[Records from a data collection]
——————————
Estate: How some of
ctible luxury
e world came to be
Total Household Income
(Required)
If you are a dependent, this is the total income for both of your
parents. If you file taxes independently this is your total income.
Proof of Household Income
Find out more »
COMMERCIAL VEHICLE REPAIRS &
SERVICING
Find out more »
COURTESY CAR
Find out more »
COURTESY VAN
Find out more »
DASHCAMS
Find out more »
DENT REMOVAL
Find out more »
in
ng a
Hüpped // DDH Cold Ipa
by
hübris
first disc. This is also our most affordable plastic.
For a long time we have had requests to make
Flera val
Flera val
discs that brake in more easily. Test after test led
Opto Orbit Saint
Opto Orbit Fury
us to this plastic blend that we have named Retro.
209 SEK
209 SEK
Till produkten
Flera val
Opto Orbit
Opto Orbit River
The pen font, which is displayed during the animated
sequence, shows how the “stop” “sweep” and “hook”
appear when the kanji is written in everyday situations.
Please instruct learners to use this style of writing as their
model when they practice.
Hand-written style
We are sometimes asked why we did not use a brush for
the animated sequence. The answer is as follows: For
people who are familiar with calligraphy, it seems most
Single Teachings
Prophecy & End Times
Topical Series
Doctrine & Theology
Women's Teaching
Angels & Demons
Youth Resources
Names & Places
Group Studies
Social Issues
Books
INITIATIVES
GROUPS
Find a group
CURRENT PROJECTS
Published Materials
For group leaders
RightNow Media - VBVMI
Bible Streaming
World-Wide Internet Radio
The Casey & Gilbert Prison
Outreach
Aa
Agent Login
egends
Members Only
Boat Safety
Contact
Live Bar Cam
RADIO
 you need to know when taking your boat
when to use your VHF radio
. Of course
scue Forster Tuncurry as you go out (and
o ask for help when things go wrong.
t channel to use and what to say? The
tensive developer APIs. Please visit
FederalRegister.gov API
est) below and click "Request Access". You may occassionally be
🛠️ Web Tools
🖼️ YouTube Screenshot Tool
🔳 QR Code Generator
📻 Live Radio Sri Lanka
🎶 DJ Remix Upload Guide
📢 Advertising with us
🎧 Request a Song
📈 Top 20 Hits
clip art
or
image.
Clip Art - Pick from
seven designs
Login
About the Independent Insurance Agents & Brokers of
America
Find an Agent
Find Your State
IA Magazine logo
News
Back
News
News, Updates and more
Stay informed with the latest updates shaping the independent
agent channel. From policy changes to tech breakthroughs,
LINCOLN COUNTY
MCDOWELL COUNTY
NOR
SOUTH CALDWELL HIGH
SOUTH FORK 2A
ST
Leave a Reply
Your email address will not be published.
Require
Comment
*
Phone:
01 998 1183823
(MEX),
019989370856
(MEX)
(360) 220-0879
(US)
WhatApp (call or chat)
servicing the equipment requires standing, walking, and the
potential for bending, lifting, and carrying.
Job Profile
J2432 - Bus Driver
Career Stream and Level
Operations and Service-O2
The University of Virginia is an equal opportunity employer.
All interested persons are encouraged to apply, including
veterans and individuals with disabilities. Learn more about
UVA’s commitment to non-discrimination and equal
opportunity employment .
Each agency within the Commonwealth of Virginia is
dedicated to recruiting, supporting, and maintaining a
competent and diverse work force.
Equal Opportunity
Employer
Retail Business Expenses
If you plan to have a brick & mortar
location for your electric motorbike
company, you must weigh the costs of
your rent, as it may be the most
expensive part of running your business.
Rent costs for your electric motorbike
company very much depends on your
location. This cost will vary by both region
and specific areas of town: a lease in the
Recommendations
——————————
Of all the lines above, tally those with the word "most". Write the total only.

3